| Supplied text |
···

Ever since finding its way from America to Europe, coffee has become one of the most popular beverages in modern times. Its popularity grew so much that it literally became a part of popular culture. There are various novels, songs, and even movies dedicated to this (usually) hot brewed drink. Many artists described the enjoyment in taste and smell of freshly brewed coffee and the general aesthetic of coffee-based subculture. The popularity of coffee is also presented in various ways it can be prepared and presented. There is espresso, coffee latte, French press, even iced coffee. However, everyone agrees that the biggest contribution of coffee to society is making people efficient and eager to work. Indeed, we can thank coffee for any work done between morning and afternoon, and also many night hours of focused activity. The vast majority of employees would probably choose to relinquish their breakfast in favor of coffee, and we would agree with them completely. It’s hard to imagine the world working the way it works without copious amounts of coffee lubing its proverbial gears. But before we start talking about the benefits of a workplace coffee, let’s present you some facts about it you probably didn’t know or didn’t have anyone to ask about.
The Origins of Cofee
When asked about the origins of coffee most people would mention South America, and they would be wrong. The first coffee plants originated in tropical Africa, precisely Ethiopia, and Sudan. It also appeared in Madagascar, Comoros Islands, Mauritius and in the Indian Ocean. Coffee is now grown mostly in equatorial regions of the planets, including Africa, America, India and Southeast Asia. Although coffee is originated in Ethiopia and Sudan, the earliest historical source of coffee drinking similar to what we know it today dates from 15th century Yemen. In Sufi shrines is found the evidence that denizens of today’s Yemen roasted and brewed coffee seeds in a manner similar to contemporary. However, since Yemen isn’t an origin ground for coffee, they had to import it from East Africa by Somali traders. Then, they started to cultivate the seed and soon enough coffee was spread throughout the entire Arabian Peninsula and North Africa. From there, coffee reached Europe and spread to the rest of the world. Concerning the name itself, it seems that word coffee has been derived from the name of the region where coffee was first used, Kaffa in ancient Abyssinia, which is today southwest Ethiopia. English word coffee was probably evolved from Dutch koffie, which is further borrowed from Ottoman Turkish kahve and Arabic qahwah. Interesting enough, qahwah originated from the verb which means ” lacking hunger”, which refers to coffee’s reputation as an appetite suppressant.

···

| Entries shown |

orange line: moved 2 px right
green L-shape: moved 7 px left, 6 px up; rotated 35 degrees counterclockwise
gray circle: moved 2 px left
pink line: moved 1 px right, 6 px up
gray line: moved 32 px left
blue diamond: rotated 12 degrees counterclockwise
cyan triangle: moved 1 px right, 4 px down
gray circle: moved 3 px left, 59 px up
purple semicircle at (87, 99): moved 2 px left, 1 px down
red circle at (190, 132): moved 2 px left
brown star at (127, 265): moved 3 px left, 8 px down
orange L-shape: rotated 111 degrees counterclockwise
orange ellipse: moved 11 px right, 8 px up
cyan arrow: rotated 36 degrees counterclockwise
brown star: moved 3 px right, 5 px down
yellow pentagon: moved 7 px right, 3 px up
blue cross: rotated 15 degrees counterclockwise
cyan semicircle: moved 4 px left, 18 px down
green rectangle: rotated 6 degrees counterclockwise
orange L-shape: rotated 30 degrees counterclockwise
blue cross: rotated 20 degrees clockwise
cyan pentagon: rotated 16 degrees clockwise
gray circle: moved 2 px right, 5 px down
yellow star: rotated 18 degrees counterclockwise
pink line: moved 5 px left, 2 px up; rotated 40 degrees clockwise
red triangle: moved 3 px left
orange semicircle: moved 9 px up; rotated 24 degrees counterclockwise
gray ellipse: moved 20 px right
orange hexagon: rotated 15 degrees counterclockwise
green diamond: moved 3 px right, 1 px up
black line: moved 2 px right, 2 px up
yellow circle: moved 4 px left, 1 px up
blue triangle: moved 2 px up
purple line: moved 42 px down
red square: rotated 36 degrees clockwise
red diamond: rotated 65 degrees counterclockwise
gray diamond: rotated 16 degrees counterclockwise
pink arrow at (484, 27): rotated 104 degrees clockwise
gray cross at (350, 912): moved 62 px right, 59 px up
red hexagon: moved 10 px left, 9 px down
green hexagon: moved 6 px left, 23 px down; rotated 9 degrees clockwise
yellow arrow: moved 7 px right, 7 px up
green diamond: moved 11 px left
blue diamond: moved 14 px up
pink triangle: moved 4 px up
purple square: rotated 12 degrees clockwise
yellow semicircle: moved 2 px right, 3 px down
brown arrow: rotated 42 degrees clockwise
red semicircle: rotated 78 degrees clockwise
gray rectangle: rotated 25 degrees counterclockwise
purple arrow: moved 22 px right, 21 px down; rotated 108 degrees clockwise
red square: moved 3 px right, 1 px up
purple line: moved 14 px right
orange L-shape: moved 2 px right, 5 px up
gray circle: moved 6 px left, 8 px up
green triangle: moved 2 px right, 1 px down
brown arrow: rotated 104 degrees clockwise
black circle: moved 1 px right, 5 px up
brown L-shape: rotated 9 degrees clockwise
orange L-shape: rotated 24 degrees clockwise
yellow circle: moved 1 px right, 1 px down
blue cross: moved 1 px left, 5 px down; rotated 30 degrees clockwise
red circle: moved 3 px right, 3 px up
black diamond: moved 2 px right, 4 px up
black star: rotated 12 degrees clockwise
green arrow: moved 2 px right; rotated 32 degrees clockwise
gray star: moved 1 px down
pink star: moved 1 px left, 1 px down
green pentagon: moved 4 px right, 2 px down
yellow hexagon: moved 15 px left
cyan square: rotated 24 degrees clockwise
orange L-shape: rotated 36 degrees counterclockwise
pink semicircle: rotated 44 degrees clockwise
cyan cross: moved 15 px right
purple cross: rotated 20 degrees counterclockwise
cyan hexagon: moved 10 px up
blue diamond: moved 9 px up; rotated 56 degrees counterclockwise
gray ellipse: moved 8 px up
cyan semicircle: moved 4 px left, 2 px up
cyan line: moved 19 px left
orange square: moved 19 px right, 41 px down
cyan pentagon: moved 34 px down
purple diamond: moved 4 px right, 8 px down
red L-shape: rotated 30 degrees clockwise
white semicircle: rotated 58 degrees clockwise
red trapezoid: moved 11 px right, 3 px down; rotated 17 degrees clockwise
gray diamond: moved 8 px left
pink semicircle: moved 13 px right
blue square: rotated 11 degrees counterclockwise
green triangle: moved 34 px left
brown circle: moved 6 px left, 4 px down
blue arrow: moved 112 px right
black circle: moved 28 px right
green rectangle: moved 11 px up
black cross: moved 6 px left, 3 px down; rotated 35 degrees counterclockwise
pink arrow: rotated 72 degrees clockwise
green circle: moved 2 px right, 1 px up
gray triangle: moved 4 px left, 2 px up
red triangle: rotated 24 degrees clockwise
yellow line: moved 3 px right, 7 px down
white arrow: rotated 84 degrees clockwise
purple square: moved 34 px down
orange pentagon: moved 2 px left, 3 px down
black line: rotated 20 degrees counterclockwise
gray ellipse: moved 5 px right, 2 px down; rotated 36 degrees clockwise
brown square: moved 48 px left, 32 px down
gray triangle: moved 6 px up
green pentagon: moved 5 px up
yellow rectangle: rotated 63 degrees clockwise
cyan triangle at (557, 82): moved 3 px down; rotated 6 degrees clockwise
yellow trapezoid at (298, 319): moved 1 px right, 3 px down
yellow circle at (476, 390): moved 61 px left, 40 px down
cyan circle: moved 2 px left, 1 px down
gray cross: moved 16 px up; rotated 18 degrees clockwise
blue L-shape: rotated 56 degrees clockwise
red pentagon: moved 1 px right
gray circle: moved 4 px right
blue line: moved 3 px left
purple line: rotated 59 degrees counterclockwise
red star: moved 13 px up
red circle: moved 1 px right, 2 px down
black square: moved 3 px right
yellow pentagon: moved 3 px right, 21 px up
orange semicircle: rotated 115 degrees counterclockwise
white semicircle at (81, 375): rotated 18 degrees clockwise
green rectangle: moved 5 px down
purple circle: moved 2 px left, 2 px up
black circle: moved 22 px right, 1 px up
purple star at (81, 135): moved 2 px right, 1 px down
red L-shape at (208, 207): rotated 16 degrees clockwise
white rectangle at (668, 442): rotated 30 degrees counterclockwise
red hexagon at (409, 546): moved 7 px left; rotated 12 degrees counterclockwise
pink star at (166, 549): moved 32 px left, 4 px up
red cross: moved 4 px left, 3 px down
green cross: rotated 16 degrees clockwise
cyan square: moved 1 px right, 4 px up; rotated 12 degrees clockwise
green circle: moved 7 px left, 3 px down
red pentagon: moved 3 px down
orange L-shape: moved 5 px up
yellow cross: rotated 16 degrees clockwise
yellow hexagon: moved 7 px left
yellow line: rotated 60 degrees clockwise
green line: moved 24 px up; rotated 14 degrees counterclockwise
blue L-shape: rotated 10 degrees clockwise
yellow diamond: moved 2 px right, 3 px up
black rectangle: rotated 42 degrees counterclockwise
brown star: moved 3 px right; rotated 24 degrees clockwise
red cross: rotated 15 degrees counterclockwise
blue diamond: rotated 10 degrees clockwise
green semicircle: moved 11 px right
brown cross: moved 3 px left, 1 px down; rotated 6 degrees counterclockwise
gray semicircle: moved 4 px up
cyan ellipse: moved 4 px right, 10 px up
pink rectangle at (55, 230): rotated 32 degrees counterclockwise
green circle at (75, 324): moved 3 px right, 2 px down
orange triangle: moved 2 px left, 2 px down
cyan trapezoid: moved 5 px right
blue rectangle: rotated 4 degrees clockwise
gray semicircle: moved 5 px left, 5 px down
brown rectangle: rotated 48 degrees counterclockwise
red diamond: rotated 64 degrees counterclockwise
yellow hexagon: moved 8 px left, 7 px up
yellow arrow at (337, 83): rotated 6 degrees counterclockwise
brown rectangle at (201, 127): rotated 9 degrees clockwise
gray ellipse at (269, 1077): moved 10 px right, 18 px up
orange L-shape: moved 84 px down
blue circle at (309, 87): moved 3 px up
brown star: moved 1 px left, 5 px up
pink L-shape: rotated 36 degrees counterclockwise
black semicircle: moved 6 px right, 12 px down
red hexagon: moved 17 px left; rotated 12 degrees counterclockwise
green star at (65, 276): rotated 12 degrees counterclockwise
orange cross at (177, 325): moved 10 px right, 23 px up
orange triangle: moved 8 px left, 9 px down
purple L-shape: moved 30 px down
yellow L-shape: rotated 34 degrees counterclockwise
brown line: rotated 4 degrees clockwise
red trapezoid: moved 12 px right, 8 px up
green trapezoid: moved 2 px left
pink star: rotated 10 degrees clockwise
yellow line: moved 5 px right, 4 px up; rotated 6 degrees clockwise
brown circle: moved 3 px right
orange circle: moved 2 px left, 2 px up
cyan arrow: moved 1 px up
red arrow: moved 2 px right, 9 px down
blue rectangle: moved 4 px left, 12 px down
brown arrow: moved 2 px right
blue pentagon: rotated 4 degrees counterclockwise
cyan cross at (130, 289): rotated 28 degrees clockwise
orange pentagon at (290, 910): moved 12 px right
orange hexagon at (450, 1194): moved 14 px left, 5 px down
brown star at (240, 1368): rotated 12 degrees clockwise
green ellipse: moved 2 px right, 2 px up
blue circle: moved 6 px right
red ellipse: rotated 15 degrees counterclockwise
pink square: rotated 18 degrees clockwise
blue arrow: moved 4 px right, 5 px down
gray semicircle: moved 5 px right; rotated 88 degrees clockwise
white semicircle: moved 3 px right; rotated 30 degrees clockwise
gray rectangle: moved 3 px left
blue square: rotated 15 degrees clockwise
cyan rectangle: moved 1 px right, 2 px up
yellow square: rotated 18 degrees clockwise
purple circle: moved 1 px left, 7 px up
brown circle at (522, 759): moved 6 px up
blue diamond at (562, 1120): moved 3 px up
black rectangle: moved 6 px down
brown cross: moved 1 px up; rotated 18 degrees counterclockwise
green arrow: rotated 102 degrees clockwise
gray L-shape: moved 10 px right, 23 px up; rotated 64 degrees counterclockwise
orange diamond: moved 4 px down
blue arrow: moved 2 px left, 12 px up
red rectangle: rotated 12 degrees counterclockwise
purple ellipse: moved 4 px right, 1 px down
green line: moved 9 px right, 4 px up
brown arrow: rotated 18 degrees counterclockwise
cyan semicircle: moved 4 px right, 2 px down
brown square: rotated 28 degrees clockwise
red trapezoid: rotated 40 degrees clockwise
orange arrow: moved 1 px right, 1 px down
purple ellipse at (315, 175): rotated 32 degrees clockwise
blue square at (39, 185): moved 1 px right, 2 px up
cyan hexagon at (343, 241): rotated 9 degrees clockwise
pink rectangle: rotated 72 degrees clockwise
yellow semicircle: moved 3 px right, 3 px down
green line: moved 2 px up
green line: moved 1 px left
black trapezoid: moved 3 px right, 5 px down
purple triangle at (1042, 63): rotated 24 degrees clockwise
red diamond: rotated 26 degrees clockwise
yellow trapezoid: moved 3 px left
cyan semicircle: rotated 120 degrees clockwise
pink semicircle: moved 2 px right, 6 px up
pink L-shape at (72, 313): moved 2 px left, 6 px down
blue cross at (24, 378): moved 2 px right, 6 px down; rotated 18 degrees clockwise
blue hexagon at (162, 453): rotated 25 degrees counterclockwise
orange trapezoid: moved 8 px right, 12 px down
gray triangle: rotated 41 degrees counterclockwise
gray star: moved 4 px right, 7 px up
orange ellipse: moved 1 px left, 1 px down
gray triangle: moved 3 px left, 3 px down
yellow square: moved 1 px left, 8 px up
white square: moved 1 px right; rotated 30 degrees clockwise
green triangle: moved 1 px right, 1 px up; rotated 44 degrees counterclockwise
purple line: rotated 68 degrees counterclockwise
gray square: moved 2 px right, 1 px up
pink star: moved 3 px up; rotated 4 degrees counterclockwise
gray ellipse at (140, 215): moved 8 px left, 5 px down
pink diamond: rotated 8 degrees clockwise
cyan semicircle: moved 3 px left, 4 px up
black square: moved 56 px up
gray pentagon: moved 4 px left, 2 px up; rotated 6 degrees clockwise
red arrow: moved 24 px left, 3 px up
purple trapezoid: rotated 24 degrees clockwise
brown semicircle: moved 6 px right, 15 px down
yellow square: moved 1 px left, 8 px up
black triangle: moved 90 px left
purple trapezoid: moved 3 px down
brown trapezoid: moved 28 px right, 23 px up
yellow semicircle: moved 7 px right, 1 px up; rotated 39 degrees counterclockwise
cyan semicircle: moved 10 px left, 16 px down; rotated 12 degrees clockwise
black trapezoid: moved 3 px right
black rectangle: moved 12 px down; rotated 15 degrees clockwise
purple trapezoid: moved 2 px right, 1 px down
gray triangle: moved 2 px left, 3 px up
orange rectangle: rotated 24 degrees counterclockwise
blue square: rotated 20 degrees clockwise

···

| Complete the following |
**1.** In the coffee history text, what does the verb that gave rise to the Arabic word qahwah mean?
**2.** Write the next paragraph of the coffee history text, following on from its final sentence.

| In response |
**1.** It means "lacking hunger."

**2.**
History of Coffee
The first mention of the coffee in historically credible evidence dates from the 15th century and it’s attributed to Ahmed al-Ghaffar in Yemen. That was the first time it’s recorded that coffee seeds are roasted and brewed in a similar way they do now. History says that coffee was exported to Yemen from Ethiopia by Berber merchants it returns for Harar beans. Sufi mystics in Yemen were using coffee to stay awake during their sacred rites, and there are many legends about the coffee origin based on the Sufi mythos dating as far as the 9th century. Yemen’s city Mocha became the coffee trade center, and from there, coffee started to spread north into Magreb, Arabia and Ottoman Empire. The spread of coffee all over Arabia in North Africa is associated with the spread of Sufi religion, and many coffee houses are open in the vicinity of religious universities. However, at the beginning of the 16th century, coffee was banned by conservative religious leaders because of its stimulating effects. Those prohibitions didn’t last long though, and coffee continues to spread north to Italy and the rest of Europe, while Dutch merchants brought coffee to America and East India.
Coffee in Europe
The first place in Europe where coffee was introduced was Malta, during the 16th century. The way it was introduced was through slavery, as many Turkish Muslim slaves were imprisoned by Christian soldiers. Even in the penitentiary, Turks continued to make their traditional beverage, which was described and recorded by many travelers. Soon, coffee became very popular among the Maltese nobility, and many coffee shops were built on the island. The Republic of Venice also popularized coffee by trading with North Africa, Egypt, and the East and bringing a lot of African goods to Europe, including coffee. Venetian merchants introduce coffee drinking to wealthy people, making them pay large amounts of money for that exotic beverage. The first European coffee house, aside from Malta, was established in 1645 in Venice.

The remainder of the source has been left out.